O cenário político e social turbulento na Bolívia ganhou um novo capítulo oficial nesta segunda-feira (18), com a Conmebol intervindo e mudando o palco de um confronto da Sul-Americana por falta de garantias de segurança. Contudo, para além dos aspectos logísticos, a decisão da entidade máxima acendeu o radar estratégico nos bastidores das Laranjeiras. A crise no país vizinho pode interferir diretamente na matemática de classificação do Grupo C da Conmebol Libertadores.
O foco principal do Fluminense está direcionado para os desdobramentos da sexta e última rodada da fase de grupos. Portanto, o Bolívar tem compromisso inicialmente marcado para a temida altitude de La Paz diante do Independiente Rivadavia. Caso a onda de protestos impeça a realização da partida na capital boliviana, a Conmebol pode ser forçada a transferir o duelo para a planície, possivelmente para Santa Cruz de la Sierra.
Bolívar sem altitude pode virar presa fácil na rodada decisiva
A perda do fator geográfico representa um duro golpe para o planejamento do clube boliviano.

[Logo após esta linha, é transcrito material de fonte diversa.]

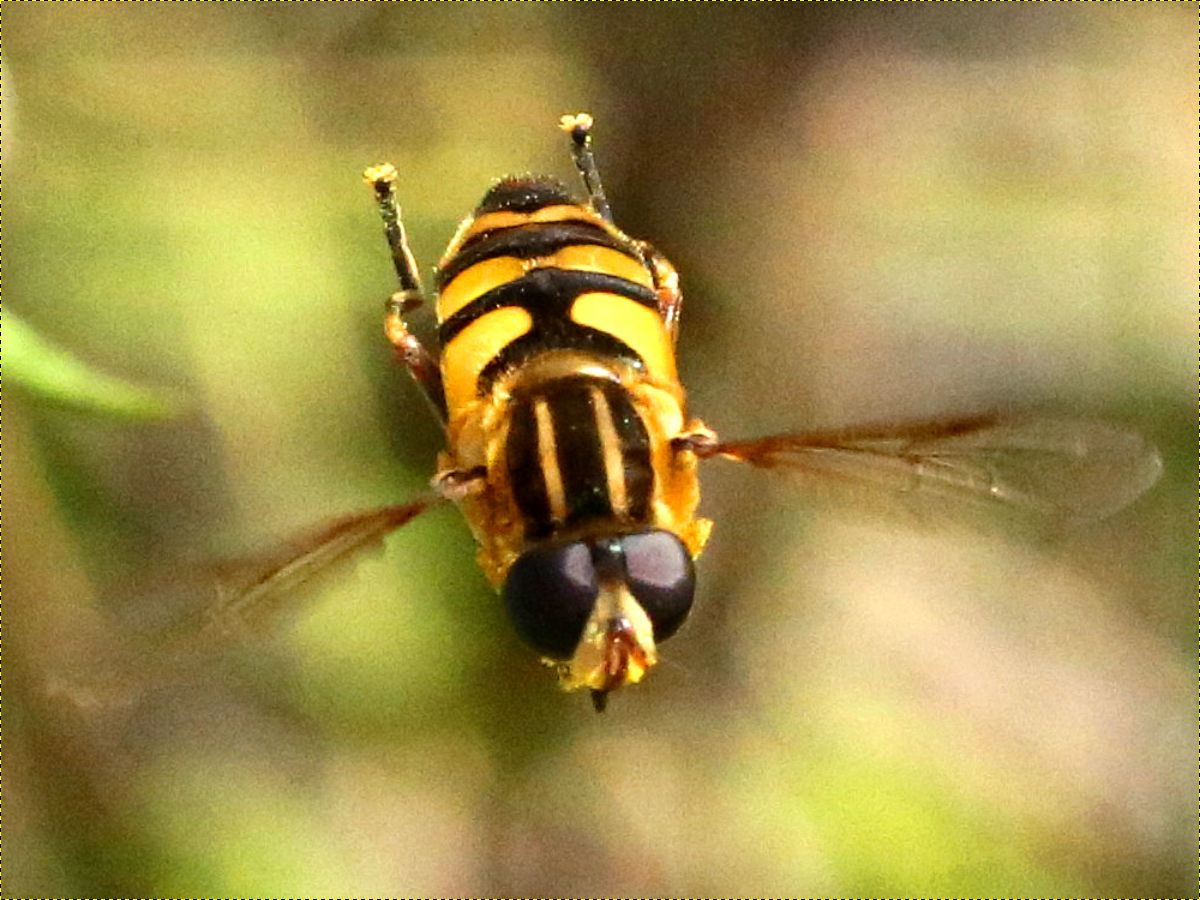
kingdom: Animalia
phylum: Arthropoda
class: Insecta
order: Diptera
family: Syrphidae
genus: Helophilus
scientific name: Helophilus fasciatus
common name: Narrow-headed marsh fly
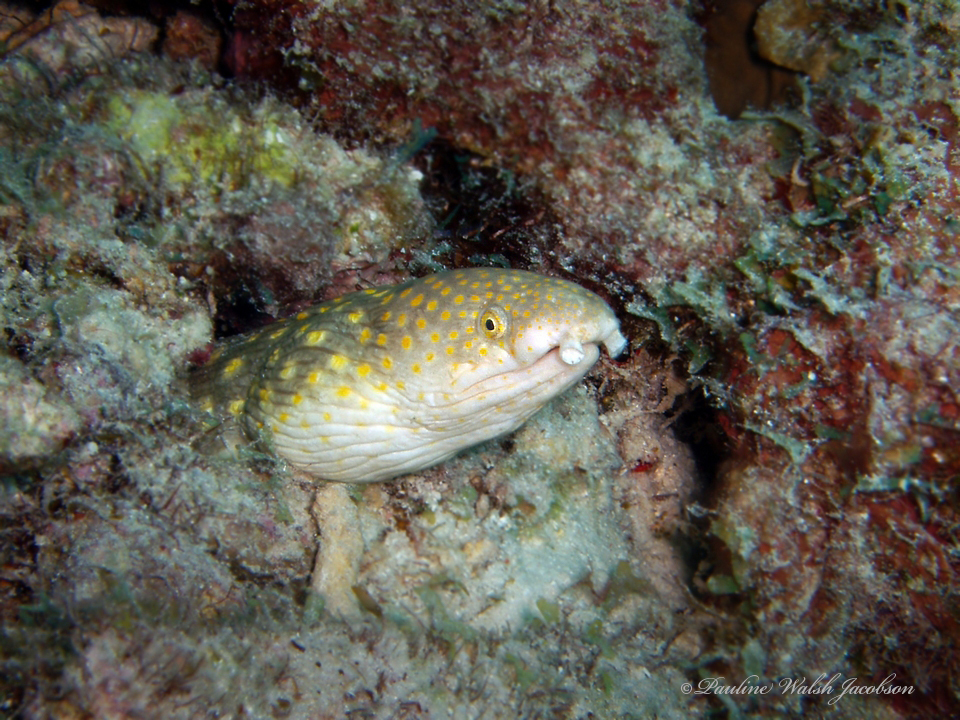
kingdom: Animalia
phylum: Chordata
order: Anguilliformes
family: Ophichthidae
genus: Myrichthys
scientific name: Myrichthys breviceps
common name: Sharptail eel
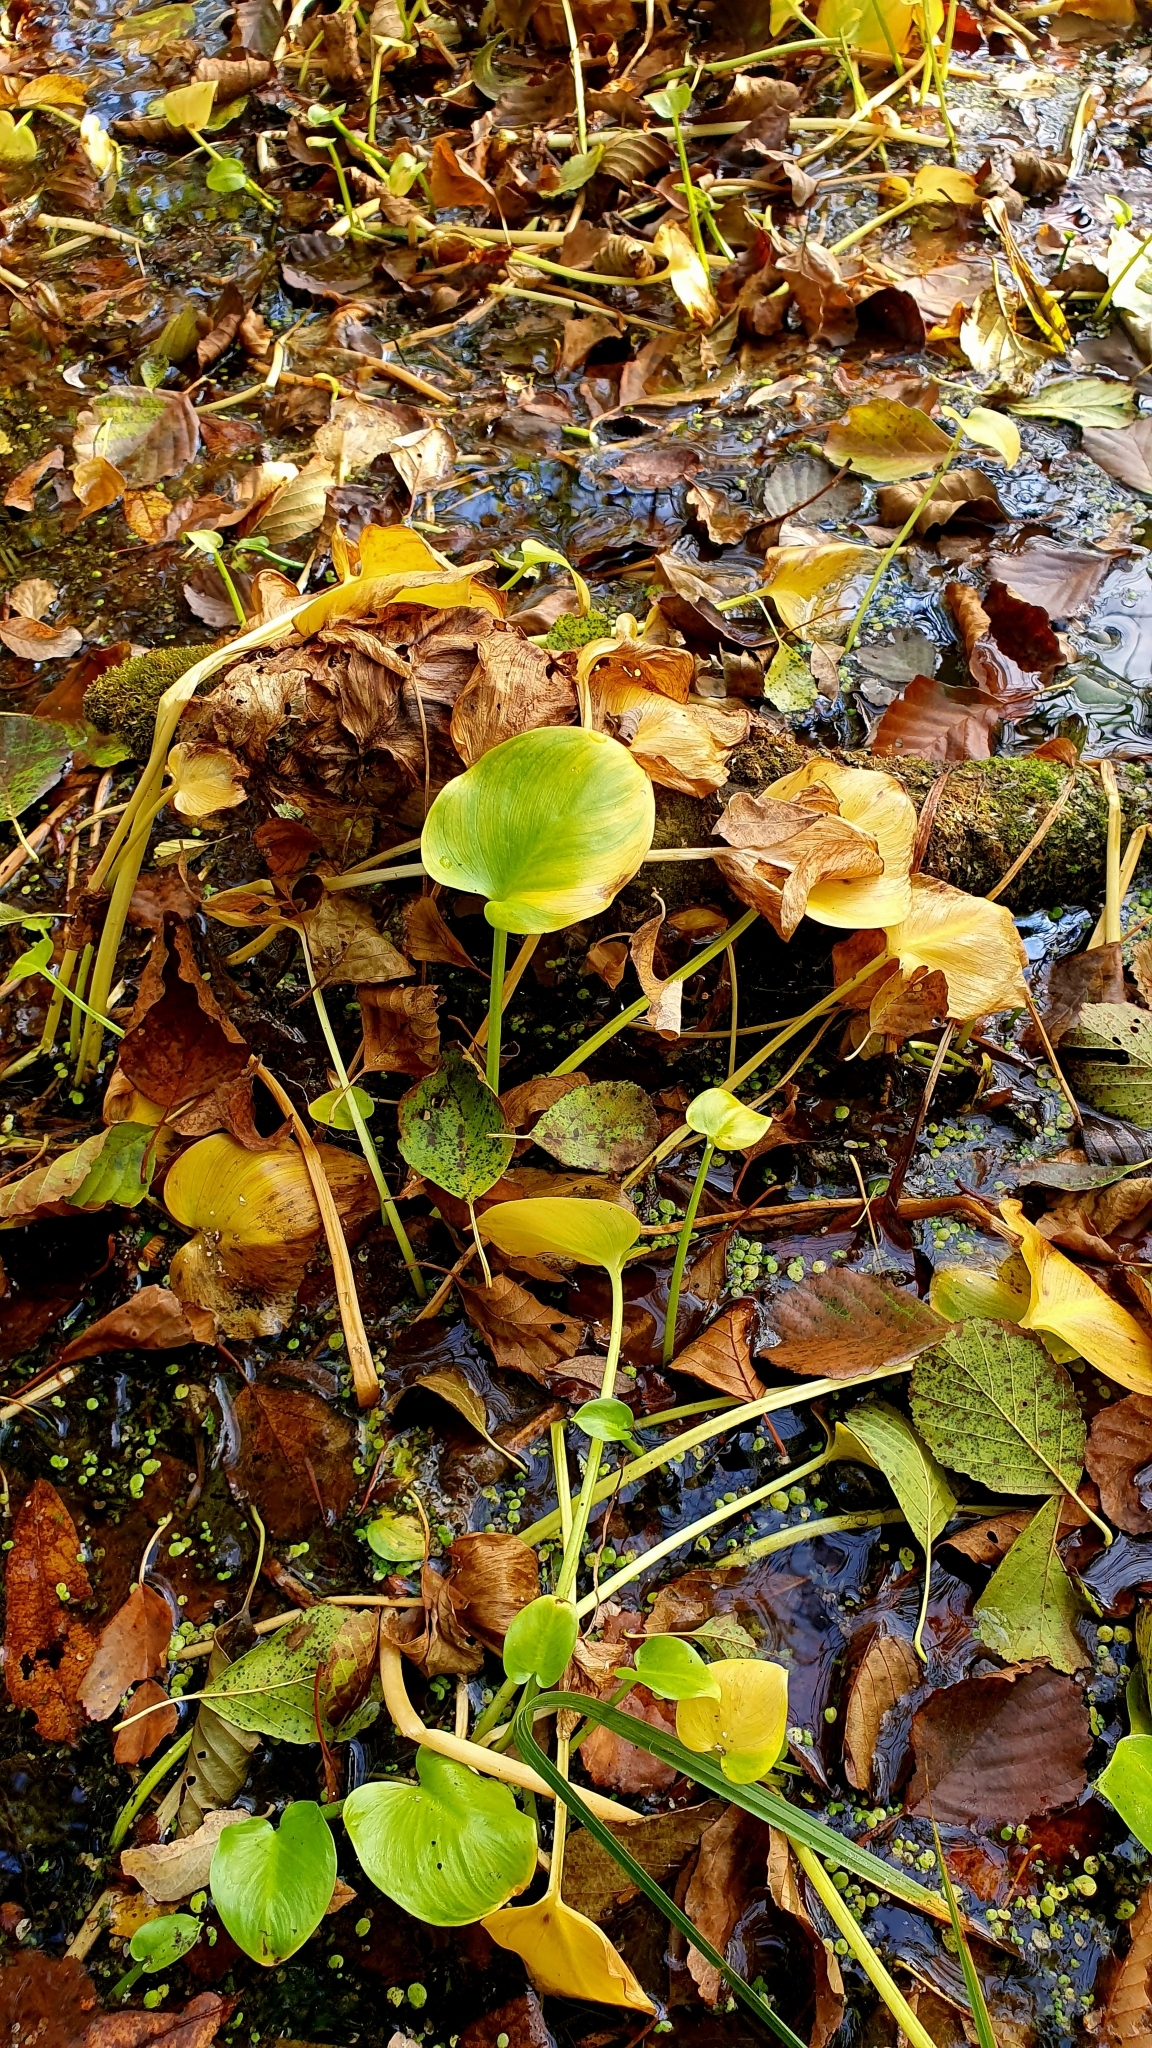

Desse modo, o Bolívar sem os mais de 3.600 metros de altitude do Estádio Hernando Siles perde consideravelmente a sua maior arma competitiva na temporada. Longe da pressão do ar rarefeito, a equipe se torna um alvo muito mais acessível para o ímpeto do Independiente Rivadavia.
Além disso, essa mudança de panorama casa perfeitamente com as projeções matemáticas publicadas pelo portal no último domingo. O Fluminense sabe que a sua sobrevivência e liderança na chave dependem exclusivamente de um tropeço dos bolivianos na reta final. Uma eventual transferência de local equilibra as forças do confronto e joga a favor do Time de Guerreiros.
O caminho tricolor desenhado no Maracanã
Com isso, a ordem interna no CT Carlos Castilho é focar na vitória maiúscula nesta terça-feira (19), diante de quase 55 mil tricolores no Maracanã. Ao fazer o dever de casa contra o próprio Bolívar, o Fluminense reduz consideravelmente a vantagem do líder da chave e transfere toda a pressão psicológica para o adversário.
Por fim, o monitoramento dos bastidores da Conmebol vira peça-chave na estratégia do Fluzão. A comissão técnica acompanha de perto os relatórios de segurança bolivianos, sabendo que o desmonte da força de La Paz pode ser o empurrão que faltava para consolidar a vaga tricolor nas oitavas de final da Libertadores.